● EXTRACT TO READ:
Tag Archives: deli

Vintner Wine Market

My wife and I strolled by this cool spot on Sunday and popped in for a beer and a sandwich. Vintner Wine Market sports hundreds of cool and unique beer selections in their fridges, as well as wines (by the glass and bottle). But what really got my attention was the roast beef sandwich.

This baby comes with horseradish cheddar, mayo and red onion. Simple and delicious. And the baguette was nice and fresh.

Good sized sandwich. We will be back here for sure.

VINTNER WINE MARKET
677 9th Ave
New York, NY 10036

Lioni

Lioni is a famous place in Bensonhurst for sandwiches, mozzarella, and generally any Italian food specialties.

My wife and I stopped in here on the recommendation of a friend who grew up across the street. We ordered two sandwiches:

The Sophia Loren (#12) was made with prosciutto, fresh Lioni mozzarella, stuffed sweet peppers, lettuce, olive oil, salt and pepper.

This thing was awesome. At $16 and over a foot long it can feed two people with ease. The bread was superb, and the meat quality was awesome – no stringy bits, which is sometimes common with average, run of the mill prosciutto. They only use the good stuff here.

The other sandwich was one I concocted myself – generally a no-no in here as they like you to order by number (they have about 300 different sandwiches on the menu). It was bresaola, banana peppers and provolone.

● RECORDS SHOWN:

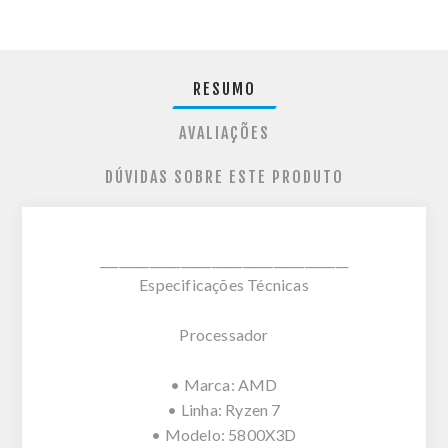
RESUMO
AVALIAÇÕES
DÚVIDAS SOBRE ESTE PRODUTO
________________________________________
Especificações Técnicas
Processador
• Marca: AMD
• Linha: Ryzen 7
• Modelo: 5800X3D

● TASKS TO COMPLETE:
- A) Shorten the paragraph of the deli post that opens with "My wife and I strolled by this cool spot," keeping its main facts.
- B) Using the deli post, list every ingredient that goes into the Sophia Loren (#12) sandwich.
- C) Swap "roast beef" for "pastrami" and rewrite the deli post starting at "My wife and I strolled" and ending at "nice and fresh.".
The lines have nothing to do with the deli post.

● ANSWERS TO EACH TASK:
- A) The writer and wife dropped into Vintner Wine Market on a Sunday for a beer and a sandwich. The shop stocks hundreds of unique beers, plus wine by the glass and bottle, but the roast beef sandwich stood out most.

- B)
- prosciutto
- fresh Lioni mozzarella
- stuffed sweet peppers
- lettuce
- olive oil
- salt
- pepper

- C)
My wife and I strolled by this cool spot on Sunday and popped in for a beer and a sandwich. Vintner Wine Market sports hundreds of cool and unique beer selections in their fridges, as well as wines (by the glass and bottle). But what really got my attention was the pastrami sandwich.

This baby comes with horseradish cheddar, mayo and red onion. Simple and delicious. And the baguette was nice and fresh.